Sudhan Subedi
It’s a match for us.
For them it is for life.
Some of us are lounging on a cosy sofa. Some meet with friends to watch a television. Someone sits alone in a quiet room. A friendly bet is laid by someone. Someone else adds a splash of liquor to the evening for a hint of flavour. Some relax, some tense, some cheer wildly, others curse a lost chance in silence. We flip channels, get another cup of tea, scroll social media, debate tactics, cheer, complain and move on.
We are just watchers.

Our feelings are genuine, but the stakes we are playing for are not our own.
On the other side of the screen are twenty-two players. And surrounding them are substitutes waiting for their opportunity, coaches feeling the invisible pressure, managers weighing every eventuality, analysts that have spent months analyzing patterns, medical staff that have nursed injured bodies back to fitness and families that have silently lived every sacrifice made on the way.
For them, ninety minutes are not simply ninety minutes.
They are years.
Years of rising before daybreak. Years of training. Missed family events, for years. Years of injuries and recoveries, criticism, hope, failure, and a new beginning. There are thousands of unseen training sessions in each sprint. Every pass has gone through many practice grounds. All goals have been practiced in dreams long before they hit the net.
The world recalls the score.
It hardly ever remembers the trip.
When a team loses, the microphones are waiting. “We learned a lot. “We will be back stronger.”
“We’re a long way from home yet.”
Maybe those words are correct.
They may be needed.”
Yet there is another reality behind these carefully constructed sentences that words rarely convey. When a player loses, it’s not just a game they lose. Sometimes he loses a dream he’s carried since childhood. Sometimes a whole generation waits another four years. Age sometimes tells him there may be no other chance.
To us it’s just another headline.
For them, it’s just another chapter of life.
Think about it.
A football match causes millions to stay awake all night around the world. Others rise before the sun. Some delay going to the office. Some families forgo the dinner. Some have meetings around the kickoff.
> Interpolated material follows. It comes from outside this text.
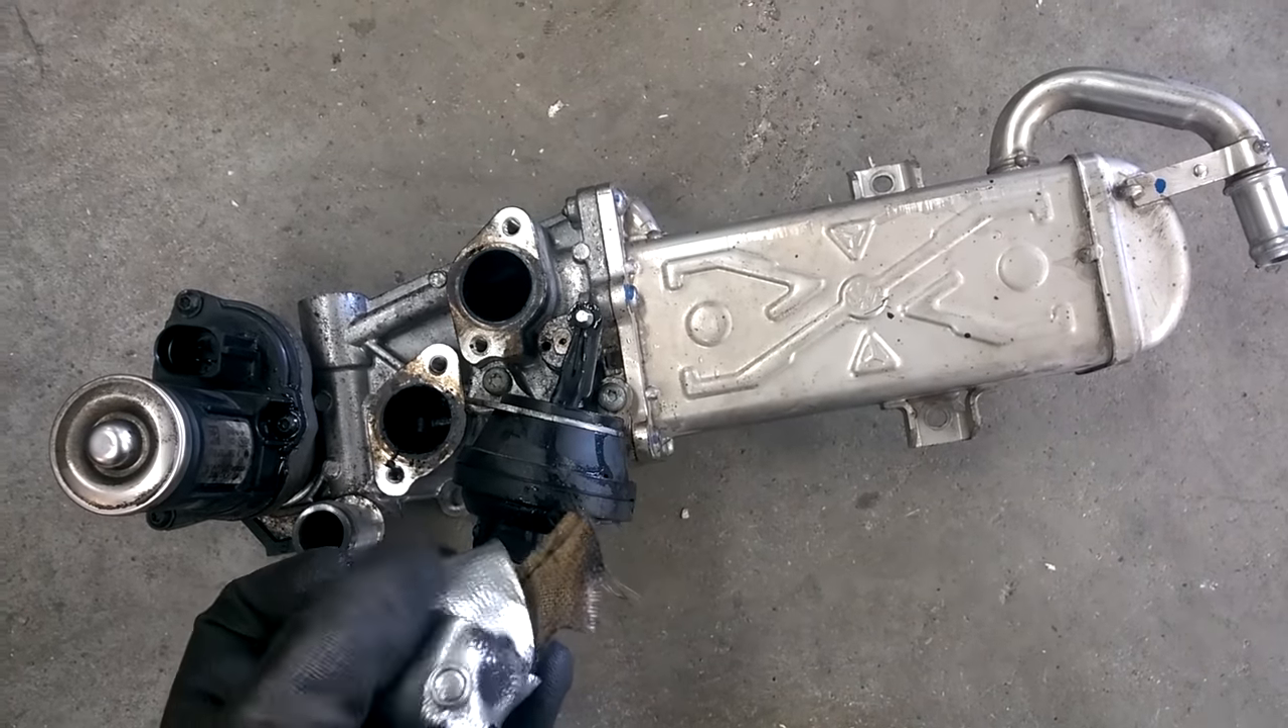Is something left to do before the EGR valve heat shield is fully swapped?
Yes.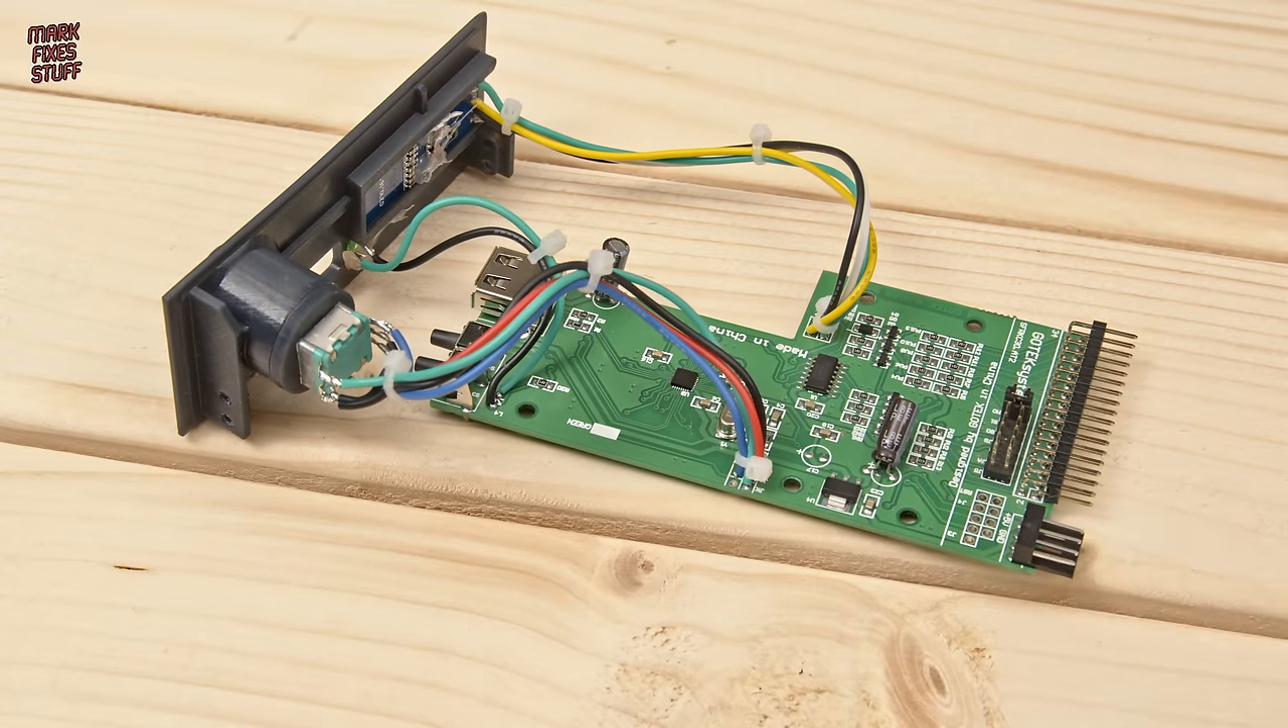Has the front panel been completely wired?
Yes.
The whistle makes the time zones yield.
And yet the world is moving ninety minutes of its schedule…
…those on the field have changed years of their lives.
Isn’t life so much alike?
Decidedly, years of studying by a three-hour exam.
A 30 minute interview decides a career.
Business changes in ten minutes of presentation.
One performance will change an artist.
Seconds decide an Olympic medal.
The moment of decision is always short.
Preparation is always lengthy.
We confuse the performance with the performer.
We judge the ninety minutes and forget the thousands of days that precede it.
Maybe that’s the biggest difference between watching and playing.
To amuse.
Variations in play.
Watching opinions are tolerated.
“It’s a responsibility to play.”
It is comfortable to watch it.
Performance costs.
One side is in love with the show.
The other bears its weight.
Maybe that’s why life is bipolar.
There is always a world that watches…
…and another that lives what is being seen.
The applause is for the audience.
The scars are on the performers.
Next time the referee blows the final whistle, maybe we should celebrate, criticise, analyse or even mourn the result – but also stop to take a moment.
‘For we had a space of ninety minutes…
someone else just paid the price of many years.
And that is a very different game to the one we saw.